Immerhin wurde Melamin in den vergangenen Tagen in mehr Produkten nachgewiesen als anfangs bekannt war, darunter in Frischmilch, Joghurt und Speiseeis. Mehrere Länder haben inzwischen Importverbote verhängt, darunter Malaysia, Singapur, Tanzania und Gabon. In Japan wurden am Samstag tausende Brötchen vom Markt genommen, die mit Milch des chinesischen Herstellers Yili gebacken worden waren. Am Freitag hatten chinesische Behörden in rund zehn Prozent von Yilis Frischmilchproben Melamin nachgewiesen. Die Firma war offizieller Sponsor der Olympischen Spiele.

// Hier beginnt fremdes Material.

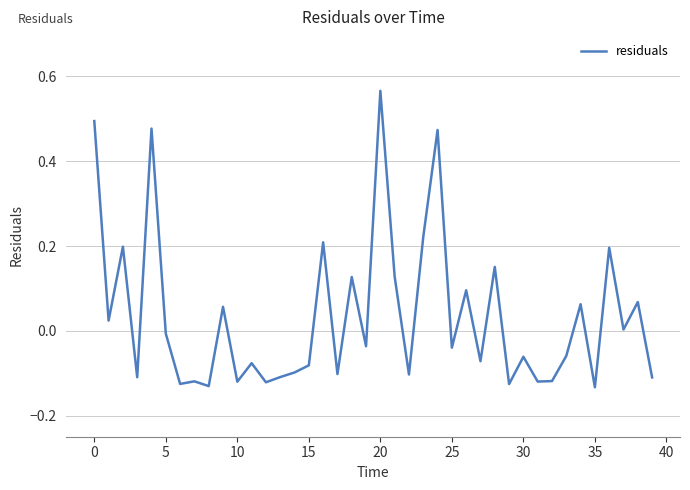

What is the greatest value displayed?

0.6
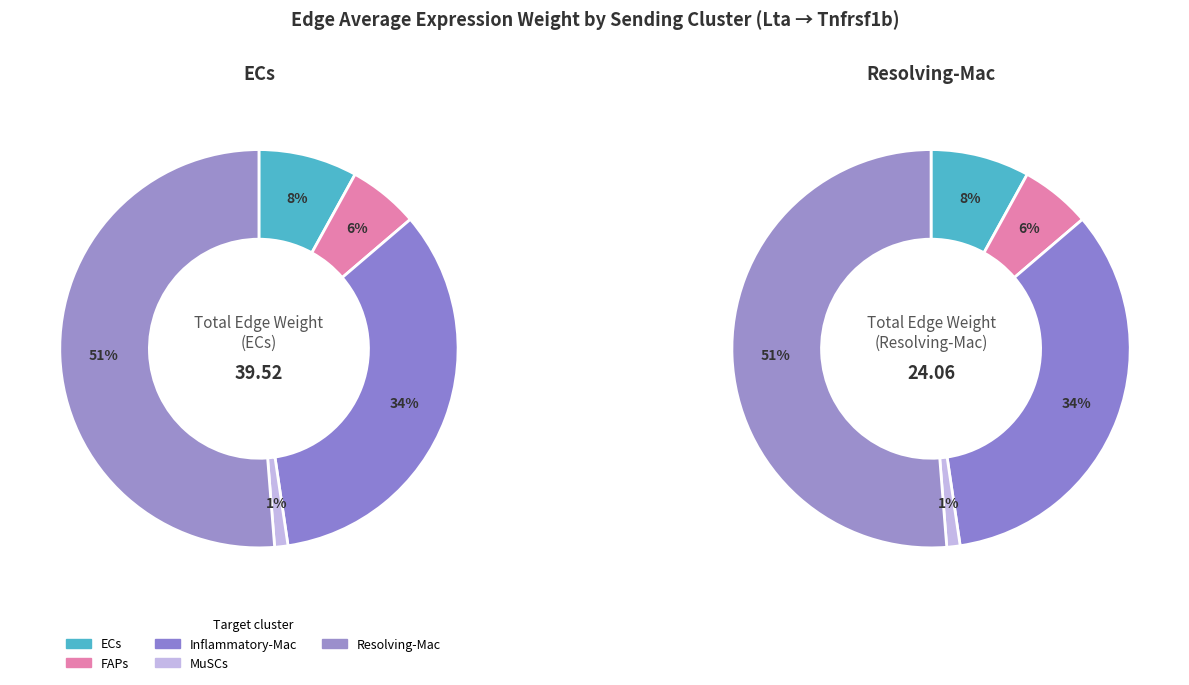

Rank the categories by ECs value from highest to lowest.

Resolving-Mac, Inflammatory-Mac, ECs, FAPs, MuSCs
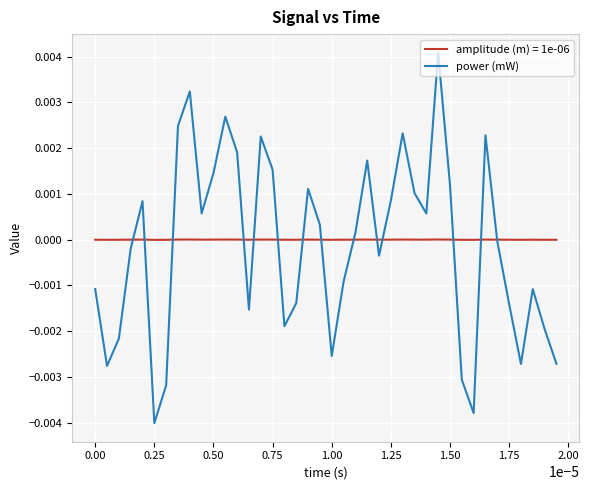

Rank the series by their maximum value, from highest to lowest.

power (mW), amplitude (m) = 1e-06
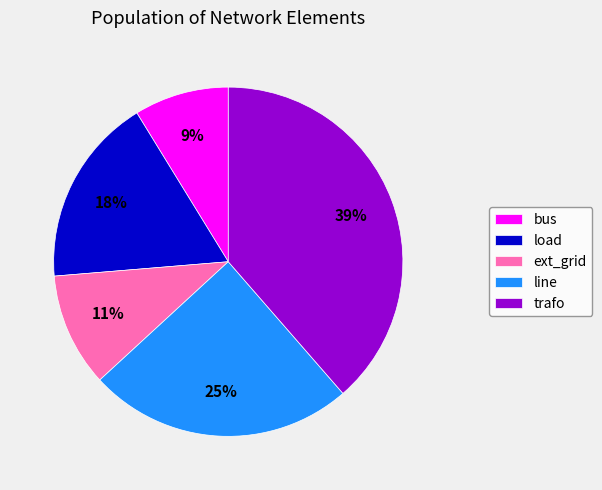

Does bus represent more than half of the total?

No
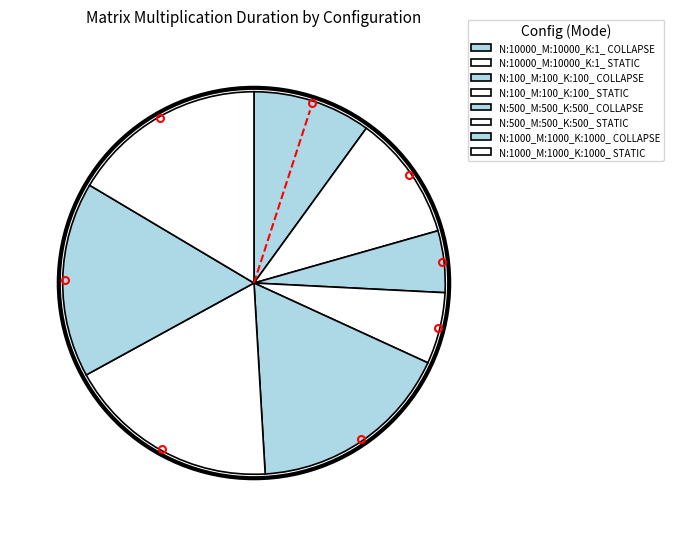

What is the change in value from N:10000_M:10000_K:1_ COLLAPSE to N:500_M:500_K:500_ COLLAPSE?

+1.6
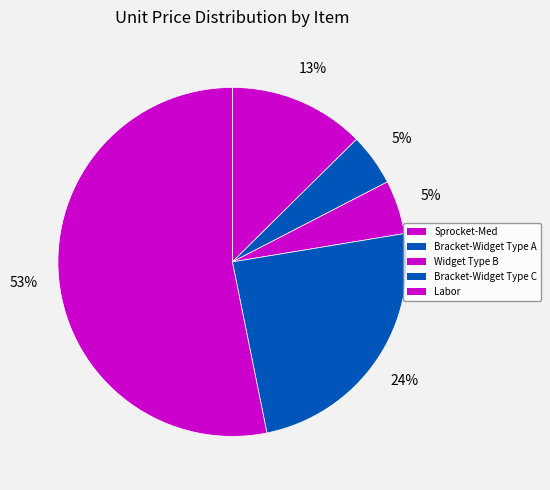

To the nearest percent, what percentage of the pie is Sprocket-Med?

13%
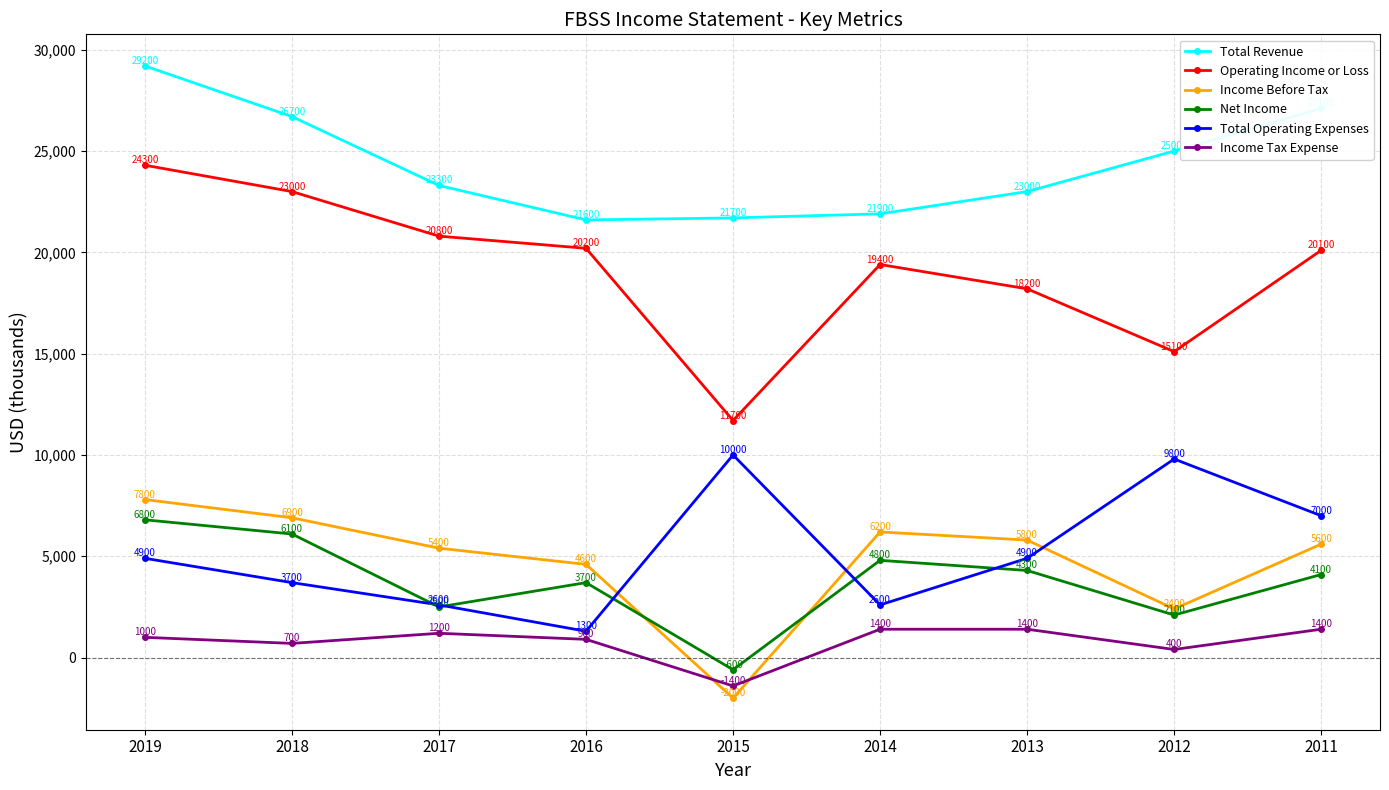

What is the difference between the second highest and minimum values in the Operating Income or Loss series?

11300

Chinas Behörden versuchten Konsumenten mit der Erklärung zu beruhigen, dass von den festgestellten Melamindosierungen für Erwachsene keine Gesundheitsgefährdung ausgehe. „Nimmt man den strengsten Standard, könnte ein Erwachsener, der 60 Kilo wiegt, jeden Tag zwei Liter Milch mit Melamin trinken, ohne das es gefährlich ist“, schrieb die Neue Hauptstadtzeitung. Peking hat die Staatsmedien angewiesen, bei der Berichterstattung die Fahndungserfolge und angekündigten Reformen des Qualitätssicherungssystems in den Vordergrund zu rücken. 18 Personen wurden bisher festgenommen.